It appears that political leadership in Hungary is not burdened by the social angst that seemingly plagues a large number of its American counterparts, particularly when it comes to the matter of protecting a nation from the threats associated with mass immigration.
According to the online presence of Raidió Teilifís Éireann, Ireland’s national public broadcasting service, Hungary’s Prime Minister, Viktor Orban, announced Friday morning that his nation will build a second fence along its southern border to repel any new “wave” of migration from Turkey.
Orban’s concern has to do with what he fears may be an impending breakdown of the tenuous deal struck between the European Union and Turkey to reduce the flow of immigrants from the Middle East and North Africa into Europe. Turkey has proven to be the principal gateway for migrants heading to Europe, and while the agreement currently in place with the EU promises Turkey both aid and fewer travel restrictions on its citizens in exchange for clamping down on migrant flow, Tayyip Erdogan, the President of Turkey, has made it clear he does not think the EU is holding up its end of the deal.

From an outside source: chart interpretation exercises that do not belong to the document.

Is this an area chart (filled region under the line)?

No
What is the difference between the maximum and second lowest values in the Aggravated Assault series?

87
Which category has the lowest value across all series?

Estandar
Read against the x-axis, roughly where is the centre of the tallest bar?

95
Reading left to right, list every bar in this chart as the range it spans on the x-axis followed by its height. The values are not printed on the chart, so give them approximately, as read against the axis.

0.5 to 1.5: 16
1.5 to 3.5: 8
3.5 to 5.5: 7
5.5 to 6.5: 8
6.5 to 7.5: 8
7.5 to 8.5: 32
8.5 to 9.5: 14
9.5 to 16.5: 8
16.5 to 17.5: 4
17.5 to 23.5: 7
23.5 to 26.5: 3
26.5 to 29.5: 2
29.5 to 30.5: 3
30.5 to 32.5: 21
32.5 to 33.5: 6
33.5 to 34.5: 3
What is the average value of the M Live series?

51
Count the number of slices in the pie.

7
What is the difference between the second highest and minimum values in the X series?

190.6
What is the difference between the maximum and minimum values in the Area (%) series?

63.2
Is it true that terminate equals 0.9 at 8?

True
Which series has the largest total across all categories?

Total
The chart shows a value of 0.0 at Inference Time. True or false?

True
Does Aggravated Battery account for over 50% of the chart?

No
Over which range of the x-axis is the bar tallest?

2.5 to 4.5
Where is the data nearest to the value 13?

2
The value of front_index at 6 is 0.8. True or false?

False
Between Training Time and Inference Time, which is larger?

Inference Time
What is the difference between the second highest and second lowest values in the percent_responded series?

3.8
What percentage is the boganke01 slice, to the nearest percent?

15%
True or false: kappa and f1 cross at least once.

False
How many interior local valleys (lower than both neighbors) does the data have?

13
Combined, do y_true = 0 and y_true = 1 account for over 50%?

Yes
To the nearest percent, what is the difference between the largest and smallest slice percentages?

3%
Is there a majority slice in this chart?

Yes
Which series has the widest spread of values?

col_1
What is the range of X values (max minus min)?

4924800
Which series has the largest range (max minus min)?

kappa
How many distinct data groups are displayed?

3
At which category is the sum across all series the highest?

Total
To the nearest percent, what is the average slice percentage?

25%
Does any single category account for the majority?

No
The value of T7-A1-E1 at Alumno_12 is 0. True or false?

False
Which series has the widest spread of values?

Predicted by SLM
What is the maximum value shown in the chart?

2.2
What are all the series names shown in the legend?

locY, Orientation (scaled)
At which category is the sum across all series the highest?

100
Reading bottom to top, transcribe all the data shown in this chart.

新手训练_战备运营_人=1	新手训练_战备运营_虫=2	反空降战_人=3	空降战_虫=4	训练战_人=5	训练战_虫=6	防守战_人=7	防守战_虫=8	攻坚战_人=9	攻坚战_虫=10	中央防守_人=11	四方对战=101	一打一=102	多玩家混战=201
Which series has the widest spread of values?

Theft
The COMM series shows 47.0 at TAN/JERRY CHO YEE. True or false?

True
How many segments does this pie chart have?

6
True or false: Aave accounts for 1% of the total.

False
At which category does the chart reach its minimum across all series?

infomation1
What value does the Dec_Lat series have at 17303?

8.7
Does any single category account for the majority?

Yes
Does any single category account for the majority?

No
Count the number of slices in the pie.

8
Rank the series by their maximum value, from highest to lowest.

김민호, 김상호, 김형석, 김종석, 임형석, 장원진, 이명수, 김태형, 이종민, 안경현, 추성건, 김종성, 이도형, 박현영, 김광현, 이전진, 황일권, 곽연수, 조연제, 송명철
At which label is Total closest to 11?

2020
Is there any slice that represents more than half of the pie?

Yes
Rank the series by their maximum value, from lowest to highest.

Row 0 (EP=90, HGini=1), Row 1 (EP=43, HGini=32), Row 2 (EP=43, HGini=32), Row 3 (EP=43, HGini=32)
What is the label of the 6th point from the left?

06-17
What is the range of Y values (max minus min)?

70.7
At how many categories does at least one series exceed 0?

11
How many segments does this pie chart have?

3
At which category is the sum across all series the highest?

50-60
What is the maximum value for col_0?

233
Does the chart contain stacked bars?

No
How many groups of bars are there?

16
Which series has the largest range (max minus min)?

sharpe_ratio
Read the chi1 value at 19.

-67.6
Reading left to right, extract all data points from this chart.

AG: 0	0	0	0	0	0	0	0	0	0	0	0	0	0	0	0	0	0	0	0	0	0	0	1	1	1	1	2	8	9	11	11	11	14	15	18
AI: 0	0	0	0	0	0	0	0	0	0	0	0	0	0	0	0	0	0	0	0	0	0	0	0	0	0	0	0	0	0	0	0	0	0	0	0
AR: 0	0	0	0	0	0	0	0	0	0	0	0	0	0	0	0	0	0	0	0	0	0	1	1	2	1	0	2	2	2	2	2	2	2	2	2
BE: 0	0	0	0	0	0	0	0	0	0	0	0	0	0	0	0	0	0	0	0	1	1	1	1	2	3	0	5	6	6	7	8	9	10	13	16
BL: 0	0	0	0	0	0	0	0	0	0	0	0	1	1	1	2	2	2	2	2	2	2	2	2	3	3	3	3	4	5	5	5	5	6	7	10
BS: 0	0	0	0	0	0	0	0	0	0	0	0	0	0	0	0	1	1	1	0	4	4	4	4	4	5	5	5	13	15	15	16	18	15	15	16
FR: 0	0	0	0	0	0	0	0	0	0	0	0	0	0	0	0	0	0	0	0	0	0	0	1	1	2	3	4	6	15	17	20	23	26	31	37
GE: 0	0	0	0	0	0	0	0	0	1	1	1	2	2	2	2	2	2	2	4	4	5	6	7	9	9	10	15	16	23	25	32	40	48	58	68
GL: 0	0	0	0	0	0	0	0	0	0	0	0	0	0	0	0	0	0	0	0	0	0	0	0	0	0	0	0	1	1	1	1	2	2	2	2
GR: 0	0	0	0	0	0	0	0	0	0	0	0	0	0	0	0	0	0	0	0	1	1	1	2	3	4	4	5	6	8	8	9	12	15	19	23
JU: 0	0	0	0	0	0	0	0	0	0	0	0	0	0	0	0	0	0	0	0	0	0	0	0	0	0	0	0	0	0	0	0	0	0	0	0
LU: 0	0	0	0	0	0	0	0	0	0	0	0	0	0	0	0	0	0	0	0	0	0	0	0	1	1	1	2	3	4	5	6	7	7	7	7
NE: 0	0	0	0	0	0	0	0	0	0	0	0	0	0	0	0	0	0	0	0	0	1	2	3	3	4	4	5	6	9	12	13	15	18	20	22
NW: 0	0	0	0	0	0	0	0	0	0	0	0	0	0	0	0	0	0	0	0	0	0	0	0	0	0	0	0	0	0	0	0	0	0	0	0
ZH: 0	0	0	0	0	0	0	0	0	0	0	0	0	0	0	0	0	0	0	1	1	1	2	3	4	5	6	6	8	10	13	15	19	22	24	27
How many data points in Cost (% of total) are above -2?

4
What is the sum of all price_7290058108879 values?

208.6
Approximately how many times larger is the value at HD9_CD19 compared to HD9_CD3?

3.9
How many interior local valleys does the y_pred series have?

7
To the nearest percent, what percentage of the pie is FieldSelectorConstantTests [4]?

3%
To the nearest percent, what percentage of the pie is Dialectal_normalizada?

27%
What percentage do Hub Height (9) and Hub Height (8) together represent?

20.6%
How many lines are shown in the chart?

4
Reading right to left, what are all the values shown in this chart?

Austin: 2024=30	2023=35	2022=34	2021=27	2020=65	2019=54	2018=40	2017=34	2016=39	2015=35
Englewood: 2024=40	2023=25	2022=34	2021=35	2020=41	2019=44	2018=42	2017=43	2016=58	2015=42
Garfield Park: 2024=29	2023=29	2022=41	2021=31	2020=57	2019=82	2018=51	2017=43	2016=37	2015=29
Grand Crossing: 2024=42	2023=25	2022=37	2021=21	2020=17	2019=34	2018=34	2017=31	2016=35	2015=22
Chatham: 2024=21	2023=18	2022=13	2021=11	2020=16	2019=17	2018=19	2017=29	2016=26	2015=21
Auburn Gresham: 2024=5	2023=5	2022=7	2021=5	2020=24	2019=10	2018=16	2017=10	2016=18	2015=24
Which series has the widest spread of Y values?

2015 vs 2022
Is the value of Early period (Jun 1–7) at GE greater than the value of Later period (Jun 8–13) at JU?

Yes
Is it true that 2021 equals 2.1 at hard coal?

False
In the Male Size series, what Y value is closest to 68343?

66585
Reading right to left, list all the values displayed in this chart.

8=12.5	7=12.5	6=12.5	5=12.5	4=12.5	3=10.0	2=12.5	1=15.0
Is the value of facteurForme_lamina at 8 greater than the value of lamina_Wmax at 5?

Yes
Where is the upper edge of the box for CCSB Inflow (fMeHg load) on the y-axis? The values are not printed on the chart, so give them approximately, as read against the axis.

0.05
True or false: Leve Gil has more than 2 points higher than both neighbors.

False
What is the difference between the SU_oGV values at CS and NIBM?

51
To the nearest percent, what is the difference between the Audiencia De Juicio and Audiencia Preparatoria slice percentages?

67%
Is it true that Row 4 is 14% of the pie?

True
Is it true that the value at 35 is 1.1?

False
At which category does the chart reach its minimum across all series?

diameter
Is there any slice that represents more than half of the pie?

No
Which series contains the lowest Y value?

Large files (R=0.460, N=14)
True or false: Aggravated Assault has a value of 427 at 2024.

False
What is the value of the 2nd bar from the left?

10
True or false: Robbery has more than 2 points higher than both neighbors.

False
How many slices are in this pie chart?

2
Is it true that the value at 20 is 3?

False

In discussing the prospect of a second fence, Orban said, “Technical planning is under way to erect a more massive defence system next to the existing line of defence which was built quickly [last year].
“Then if it does not work with nice words, we will have to stop them with force, and we will do so.”
Hardly the sort of rhetoric you will hear from any of America’s leaders. We’ve heard something that sounds a little like that from candidate Donald Trump, but even he seems to be telegraphing a softening of his stance on immigration these days.